Search code examples
pythonpython-asyncio

Python async dataprocessing function


I want to run the runBacktest() function in async is this possible?

import pandas as pd
from pathlib import Path
from datetime import datetime

from indicators import *


#Loading the file.
dfCryptoCap = pd.read_csv(f"{Path(__file__).parent.resolve()}\CRYPTOCAP_TOTAL, 720_b2571.csv")
dfBtcUsd = pd.read_csv(f"{Path(__file__).parent.resolve()}\INDEX_BTCUSD, 720_17561.csv")

# Add Column for converted unix timestamp to datetime
dfCryptoCap['timeiso'] = pd.to_datetime(dfCryptoCap['time'],unit='s')
dfBtcUsd['timeiso'] = pd.to_datetime(dfBtcUsd['time'],unit='s')

dfCryptoCapHA = generateHeikinAshi(dfCryptoCap)
dfBtcUsdHA = generateHeikinAshi(dfBtcUsd)


results = []
def runBacktest(lenSmooth1, winningLenSmooth1, winningPNL):
    
    dfCryptoCapEMA = dfCryptoCapHA.copy()
    dfCryptoCapEMA['open'] = calculateEMA(dfCryptoCapHA['open'], lenSmooth1)
    dfCryptoCapEMA['high'] = calculateEMA(dfCryptoCapHA['high'], lenSmooth1)
    dfCryptoCapEMA['low'] = calculateEMA(dfCryptoCapHA['low'], lenSmooth1)
    dfCryptoCapEMA['close'] = calculateEMA(dfCryptoCapHA['close'], lenSmooth1)
    # print(dfCryptoCapSMA1)

    portfoliosize = 1000
    entryPrice = 0.0
    traderesult = 0.0
    for i in range(1, len(dfCryptoCapEMA)):

        if dfCryptoCapEMA.iloc[i]['close'] > dfCryptoCapEMA.iloc[i]['open'] and dfCryptoCapEMA.iloc[i -1]['close'] <= dfCryptoCapEMA.iloc[i -1]['open']:
            btcOHLC = dfBtcUsd.loc[dfBtcUsd['time'] == dfCryptoCapEMA.iloc[i]['time']]
            entryPrice = btcOHLC.iloc[0]['close'].tolist()


        elif dfCryptoCapEMA.iloc[i]['close'] < dfCryptoCapEMA.iloc[i]['open'] and dfCryptoCapEMA.iloc[i -1]['close'] >= dfCryptoCapEMA.iloc[i -1]['open']:
            btcOHLC = dfBtcUsd.loc[dfBtcUsd['time'] == dfCryptoCapEMA.iloc[i]['time']]

            try:
                traderesult = (btcOHLC.iloc[0]['close'].tolist() - entryPrice) / entryPrice * 100
            except:
                traderesult = 0
            
            if traderesult > 0:
                portfoliosize = portfoliosize * (1 + (traderesult / 100))
            elif traderesult < 0:
                portfoliosize = portfoliosize * (1 - (abs(traderesult) / 100))

    result = f"Round - lenSmooth1 = {lenSmooth1} | PNL = {round(portfoliosize,2)} || currentWinner = {winningLenSmooth1} | currentWinnerPNL = {round(winningPNL,2)}"
    #print(result)  
    
    if portfoliosize > winningPNL:
        results.append(result)
        winningPNL = portfoliosize
        winningLenSmooth1 = lenSmooth1
    
    return [winningLenSmooth1, winningPNL]


result = []
for x in range(1, 151, 1):
    if x == 1:
        result = runBacktest(x, 0, 0)
    else:
        result = runBacktest(x, result[0], result[1])
        print(results[len(results) - 1])

Currently, the backtest runs synchronously and with larger datasets each iteration take up to a minute at the moment.
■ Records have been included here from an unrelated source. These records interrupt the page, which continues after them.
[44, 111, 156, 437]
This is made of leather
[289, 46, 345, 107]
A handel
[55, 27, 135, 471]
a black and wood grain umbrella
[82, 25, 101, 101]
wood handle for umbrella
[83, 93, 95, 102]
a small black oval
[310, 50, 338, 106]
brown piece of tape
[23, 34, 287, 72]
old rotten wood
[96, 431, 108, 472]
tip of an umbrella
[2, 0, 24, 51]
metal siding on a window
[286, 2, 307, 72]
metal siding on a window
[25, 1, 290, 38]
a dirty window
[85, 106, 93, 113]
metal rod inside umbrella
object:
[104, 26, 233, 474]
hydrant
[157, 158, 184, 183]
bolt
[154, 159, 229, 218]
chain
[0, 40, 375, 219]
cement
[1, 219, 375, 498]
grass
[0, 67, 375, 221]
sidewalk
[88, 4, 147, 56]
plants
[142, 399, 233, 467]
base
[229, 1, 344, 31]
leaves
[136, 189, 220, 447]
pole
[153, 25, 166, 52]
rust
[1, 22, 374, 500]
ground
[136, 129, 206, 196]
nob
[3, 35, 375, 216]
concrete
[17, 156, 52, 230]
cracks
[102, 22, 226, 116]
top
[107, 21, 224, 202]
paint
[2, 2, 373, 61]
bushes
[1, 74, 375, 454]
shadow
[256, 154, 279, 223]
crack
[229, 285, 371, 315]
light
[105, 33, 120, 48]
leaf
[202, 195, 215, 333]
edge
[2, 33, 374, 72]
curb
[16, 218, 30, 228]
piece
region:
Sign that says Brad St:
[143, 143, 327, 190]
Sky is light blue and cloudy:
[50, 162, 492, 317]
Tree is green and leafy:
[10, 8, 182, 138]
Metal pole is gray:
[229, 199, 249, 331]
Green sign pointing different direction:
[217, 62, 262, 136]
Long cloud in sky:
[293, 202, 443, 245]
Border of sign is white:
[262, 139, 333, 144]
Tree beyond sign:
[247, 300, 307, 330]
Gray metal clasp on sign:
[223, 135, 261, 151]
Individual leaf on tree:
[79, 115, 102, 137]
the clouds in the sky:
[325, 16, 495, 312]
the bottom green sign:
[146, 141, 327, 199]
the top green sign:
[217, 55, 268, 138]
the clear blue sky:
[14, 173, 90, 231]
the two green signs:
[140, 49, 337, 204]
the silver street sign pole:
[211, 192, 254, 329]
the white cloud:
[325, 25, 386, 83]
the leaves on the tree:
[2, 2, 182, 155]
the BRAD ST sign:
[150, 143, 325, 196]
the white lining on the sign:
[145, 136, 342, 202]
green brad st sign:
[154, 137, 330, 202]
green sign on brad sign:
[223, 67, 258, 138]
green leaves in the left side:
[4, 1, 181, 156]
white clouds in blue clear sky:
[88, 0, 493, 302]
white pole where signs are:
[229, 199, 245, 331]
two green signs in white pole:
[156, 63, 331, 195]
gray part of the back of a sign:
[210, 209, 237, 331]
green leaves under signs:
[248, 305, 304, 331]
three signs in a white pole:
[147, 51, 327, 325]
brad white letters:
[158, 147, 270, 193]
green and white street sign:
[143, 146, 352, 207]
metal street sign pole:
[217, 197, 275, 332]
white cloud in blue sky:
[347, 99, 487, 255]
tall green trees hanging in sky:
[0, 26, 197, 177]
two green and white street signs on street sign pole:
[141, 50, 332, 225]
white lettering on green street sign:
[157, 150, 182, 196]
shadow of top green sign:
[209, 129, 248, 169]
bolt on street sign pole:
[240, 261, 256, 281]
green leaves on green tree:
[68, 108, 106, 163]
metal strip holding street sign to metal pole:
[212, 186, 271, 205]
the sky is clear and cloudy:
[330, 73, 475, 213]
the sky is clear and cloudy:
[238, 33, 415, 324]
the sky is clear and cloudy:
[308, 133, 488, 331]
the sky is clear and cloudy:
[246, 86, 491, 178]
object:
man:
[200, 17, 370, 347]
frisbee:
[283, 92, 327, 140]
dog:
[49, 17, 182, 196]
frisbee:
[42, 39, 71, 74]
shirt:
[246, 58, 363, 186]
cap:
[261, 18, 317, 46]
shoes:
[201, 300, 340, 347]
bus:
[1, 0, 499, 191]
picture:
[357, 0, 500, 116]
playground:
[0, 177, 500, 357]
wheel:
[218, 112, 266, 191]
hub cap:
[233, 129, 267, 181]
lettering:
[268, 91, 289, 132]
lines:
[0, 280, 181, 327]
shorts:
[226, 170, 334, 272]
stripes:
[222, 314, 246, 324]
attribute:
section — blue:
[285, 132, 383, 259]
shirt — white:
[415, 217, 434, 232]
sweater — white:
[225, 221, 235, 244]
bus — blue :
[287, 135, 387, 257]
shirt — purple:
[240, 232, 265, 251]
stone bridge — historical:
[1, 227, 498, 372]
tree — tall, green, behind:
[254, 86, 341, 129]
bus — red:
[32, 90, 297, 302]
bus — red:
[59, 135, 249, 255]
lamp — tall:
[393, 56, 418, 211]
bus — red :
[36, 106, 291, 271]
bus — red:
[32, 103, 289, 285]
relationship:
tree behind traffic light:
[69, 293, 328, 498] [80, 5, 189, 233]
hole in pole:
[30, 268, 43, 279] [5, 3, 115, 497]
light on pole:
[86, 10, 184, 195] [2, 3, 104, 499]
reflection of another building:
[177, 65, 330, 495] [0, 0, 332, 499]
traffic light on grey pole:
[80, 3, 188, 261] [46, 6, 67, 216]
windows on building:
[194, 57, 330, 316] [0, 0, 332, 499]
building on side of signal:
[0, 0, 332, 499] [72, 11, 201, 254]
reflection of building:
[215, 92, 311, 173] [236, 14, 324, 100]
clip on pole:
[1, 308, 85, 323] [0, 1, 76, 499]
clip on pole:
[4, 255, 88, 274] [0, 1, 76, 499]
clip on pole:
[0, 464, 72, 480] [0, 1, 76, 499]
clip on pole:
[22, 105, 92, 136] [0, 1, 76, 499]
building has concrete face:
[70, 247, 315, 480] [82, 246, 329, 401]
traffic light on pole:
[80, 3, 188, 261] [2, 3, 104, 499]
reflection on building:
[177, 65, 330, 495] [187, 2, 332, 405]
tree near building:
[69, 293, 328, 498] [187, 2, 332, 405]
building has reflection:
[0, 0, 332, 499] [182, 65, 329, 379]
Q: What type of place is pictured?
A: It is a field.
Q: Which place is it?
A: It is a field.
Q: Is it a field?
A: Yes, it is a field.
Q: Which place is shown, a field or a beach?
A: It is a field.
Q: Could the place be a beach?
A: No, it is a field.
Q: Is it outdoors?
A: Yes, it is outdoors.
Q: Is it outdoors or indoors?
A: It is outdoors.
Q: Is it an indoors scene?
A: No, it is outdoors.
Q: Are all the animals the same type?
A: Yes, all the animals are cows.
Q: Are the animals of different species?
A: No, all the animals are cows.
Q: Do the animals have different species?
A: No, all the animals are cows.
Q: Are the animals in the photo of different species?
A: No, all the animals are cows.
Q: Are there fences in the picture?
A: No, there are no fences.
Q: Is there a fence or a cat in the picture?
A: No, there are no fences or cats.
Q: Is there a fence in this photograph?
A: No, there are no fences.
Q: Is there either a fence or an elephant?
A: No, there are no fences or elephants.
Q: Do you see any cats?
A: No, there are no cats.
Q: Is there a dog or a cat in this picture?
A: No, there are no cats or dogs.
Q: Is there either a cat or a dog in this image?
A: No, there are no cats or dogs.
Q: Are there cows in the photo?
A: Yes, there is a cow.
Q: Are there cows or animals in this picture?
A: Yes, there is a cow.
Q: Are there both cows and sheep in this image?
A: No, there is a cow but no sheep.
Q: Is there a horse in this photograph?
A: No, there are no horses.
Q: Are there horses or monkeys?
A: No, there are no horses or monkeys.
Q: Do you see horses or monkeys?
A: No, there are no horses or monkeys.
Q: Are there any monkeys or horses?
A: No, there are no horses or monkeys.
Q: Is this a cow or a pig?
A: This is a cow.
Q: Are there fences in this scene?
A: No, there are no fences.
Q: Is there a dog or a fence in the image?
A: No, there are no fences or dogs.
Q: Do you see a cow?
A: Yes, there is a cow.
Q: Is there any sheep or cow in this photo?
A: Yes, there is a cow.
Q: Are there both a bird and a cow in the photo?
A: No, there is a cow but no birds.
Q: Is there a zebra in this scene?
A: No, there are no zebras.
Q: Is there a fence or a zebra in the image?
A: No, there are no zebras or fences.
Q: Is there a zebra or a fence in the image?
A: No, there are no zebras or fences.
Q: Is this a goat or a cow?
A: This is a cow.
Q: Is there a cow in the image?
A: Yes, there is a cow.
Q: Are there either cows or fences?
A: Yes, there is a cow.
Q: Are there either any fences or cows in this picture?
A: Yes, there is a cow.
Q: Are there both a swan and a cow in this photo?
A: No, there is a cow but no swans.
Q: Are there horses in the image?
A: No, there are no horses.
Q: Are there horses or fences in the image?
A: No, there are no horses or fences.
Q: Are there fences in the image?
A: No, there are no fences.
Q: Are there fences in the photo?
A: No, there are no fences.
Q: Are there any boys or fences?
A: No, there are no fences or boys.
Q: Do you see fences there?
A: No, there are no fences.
I want to speed up the process by run runBacktest() asynchronous with different lenSmooth1 value and review the results at the end.

i tried to add the following to my script but i don't see any improvements in duration

import asyncio

async def run_tasks():
   tasks = [runBacktest(x, 0, 0) for x in range(1, 151, 1)]
   #await asyncio.wait(tasks)
   await asyncio.gather(*tasks)

def main():
   loop = asyncio.new_event_loop()
   asyncio.set_event_loop(loop)
   loop.run_until_complete(run_tasks())
   loop.close()

main()
print(results)

Solution

  • Async will improve performance when you are working with IO operations (e.g. waiting for a response over a network, loading a file, etc.) but it won't do much to help with CPU-bound processes.

    This article does a great job of breaking down different means of achieving concurrency in Python. What you're looking for is likely an implementation of the multiprocessing library.